Steamrolling Hong Kong
The national security law that Beijing imposed on Hong Kong in late June effectively destroys freedom of expression and the rule of law in the territory. It threatens with life in jail those who engage in secession, subversion, and "collusion with foreign forces" — an offense so vague that it could include texting a foreigner or working with any international organization. Those charged with such crimes could be sent for trial to mainland China, where the conviction rate is 99.9 percent.

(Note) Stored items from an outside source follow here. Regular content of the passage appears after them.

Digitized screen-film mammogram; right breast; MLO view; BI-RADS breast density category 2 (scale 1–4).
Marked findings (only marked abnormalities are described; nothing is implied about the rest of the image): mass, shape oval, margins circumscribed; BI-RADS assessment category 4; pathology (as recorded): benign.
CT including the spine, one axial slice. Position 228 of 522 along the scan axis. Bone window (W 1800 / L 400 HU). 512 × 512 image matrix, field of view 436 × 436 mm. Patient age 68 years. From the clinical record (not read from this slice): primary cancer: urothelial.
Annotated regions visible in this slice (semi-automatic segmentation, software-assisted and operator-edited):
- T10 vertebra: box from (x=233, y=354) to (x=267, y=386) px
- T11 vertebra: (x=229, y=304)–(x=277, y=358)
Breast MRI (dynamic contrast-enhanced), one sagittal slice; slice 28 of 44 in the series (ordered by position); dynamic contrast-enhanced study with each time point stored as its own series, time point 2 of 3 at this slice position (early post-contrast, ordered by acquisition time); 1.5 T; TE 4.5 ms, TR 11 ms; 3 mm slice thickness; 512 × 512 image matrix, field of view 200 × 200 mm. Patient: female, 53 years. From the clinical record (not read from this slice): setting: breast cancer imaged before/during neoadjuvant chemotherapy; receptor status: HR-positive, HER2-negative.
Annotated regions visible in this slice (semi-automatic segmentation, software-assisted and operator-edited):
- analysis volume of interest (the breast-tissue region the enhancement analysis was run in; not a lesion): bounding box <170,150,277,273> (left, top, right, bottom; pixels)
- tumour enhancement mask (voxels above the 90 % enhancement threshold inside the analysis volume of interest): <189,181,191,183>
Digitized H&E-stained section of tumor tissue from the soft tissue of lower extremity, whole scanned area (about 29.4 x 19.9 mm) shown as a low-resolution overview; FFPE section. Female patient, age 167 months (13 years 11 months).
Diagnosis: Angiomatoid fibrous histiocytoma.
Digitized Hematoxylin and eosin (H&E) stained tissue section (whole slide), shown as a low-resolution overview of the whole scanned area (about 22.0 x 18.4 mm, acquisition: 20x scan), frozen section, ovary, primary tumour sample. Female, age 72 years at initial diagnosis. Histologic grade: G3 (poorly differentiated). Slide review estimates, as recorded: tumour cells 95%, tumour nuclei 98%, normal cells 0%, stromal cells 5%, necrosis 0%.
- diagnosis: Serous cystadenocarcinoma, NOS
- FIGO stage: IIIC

Already, hundreds of protesters have been arrested under the law. Taiwan, which broke away from Communist China in 1949 but which China still claims, fears a military invasion. The Taiwanese are alarmed by the fact that the new security law asserts "universal jurisdiction," meaning anyone in any country can theoretically be prosecuted for criticizing Beijing. China has already accused Taiwan President Tsai Ing-wen of a "separatist plot" for speaking at a democracy forum. "Our sense of fear has increased," said Taiwanese lawmaker Chen Po-wei. "Because of China's nature, there is a high possibility of conflict."